§ Exercise instructions
Across the data below, how many lines have the word "GitHub" in them? Respond with the number alone.

§ Records for the task

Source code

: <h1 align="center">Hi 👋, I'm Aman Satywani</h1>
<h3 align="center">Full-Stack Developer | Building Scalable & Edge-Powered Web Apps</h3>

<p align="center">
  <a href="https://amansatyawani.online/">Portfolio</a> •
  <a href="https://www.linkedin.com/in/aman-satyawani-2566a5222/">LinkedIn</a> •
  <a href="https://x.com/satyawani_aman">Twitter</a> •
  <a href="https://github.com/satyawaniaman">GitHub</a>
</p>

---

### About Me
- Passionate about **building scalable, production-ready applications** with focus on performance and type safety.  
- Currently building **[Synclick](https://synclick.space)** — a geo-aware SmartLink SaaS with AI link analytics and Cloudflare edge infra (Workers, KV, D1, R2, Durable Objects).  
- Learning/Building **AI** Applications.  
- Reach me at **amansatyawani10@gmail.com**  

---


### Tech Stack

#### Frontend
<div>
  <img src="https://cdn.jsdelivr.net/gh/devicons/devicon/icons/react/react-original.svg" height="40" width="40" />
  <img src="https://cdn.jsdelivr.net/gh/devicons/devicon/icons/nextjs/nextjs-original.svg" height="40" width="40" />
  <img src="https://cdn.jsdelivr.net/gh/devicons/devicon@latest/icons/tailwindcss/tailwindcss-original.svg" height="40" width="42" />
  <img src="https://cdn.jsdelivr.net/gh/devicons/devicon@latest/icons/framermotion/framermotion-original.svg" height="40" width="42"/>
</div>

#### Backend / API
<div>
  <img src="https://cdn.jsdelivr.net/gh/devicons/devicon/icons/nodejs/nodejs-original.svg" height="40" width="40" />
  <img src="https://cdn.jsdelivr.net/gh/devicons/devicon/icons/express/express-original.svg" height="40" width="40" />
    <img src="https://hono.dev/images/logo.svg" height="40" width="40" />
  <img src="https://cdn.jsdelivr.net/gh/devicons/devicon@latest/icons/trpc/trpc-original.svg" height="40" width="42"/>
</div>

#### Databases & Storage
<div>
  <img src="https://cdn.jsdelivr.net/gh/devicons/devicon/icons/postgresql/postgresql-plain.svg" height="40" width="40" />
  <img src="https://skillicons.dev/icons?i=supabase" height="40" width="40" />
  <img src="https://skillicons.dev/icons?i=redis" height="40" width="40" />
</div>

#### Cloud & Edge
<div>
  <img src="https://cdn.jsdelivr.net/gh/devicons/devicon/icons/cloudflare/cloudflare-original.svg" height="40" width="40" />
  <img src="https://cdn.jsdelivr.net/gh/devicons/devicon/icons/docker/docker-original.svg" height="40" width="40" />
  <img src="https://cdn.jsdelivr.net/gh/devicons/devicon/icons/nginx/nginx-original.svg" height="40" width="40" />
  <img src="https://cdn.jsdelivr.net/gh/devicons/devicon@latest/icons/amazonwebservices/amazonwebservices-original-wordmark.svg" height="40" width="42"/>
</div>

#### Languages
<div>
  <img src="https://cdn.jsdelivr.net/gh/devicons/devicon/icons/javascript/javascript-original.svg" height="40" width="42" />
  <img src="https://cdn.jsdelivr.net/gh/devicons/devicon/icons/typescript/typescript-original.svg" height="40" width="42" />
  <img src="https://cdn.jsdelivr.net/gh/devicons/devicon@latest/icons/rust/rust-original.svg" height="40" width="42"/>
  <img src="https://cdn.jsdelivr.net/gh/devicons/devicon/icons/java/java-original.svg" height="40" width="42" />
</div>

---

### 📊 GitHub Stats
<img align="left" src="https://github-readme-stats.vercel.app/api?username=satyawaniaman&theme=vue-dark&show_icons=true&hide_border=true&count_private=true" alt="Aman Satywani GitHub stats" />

§ Written answer
3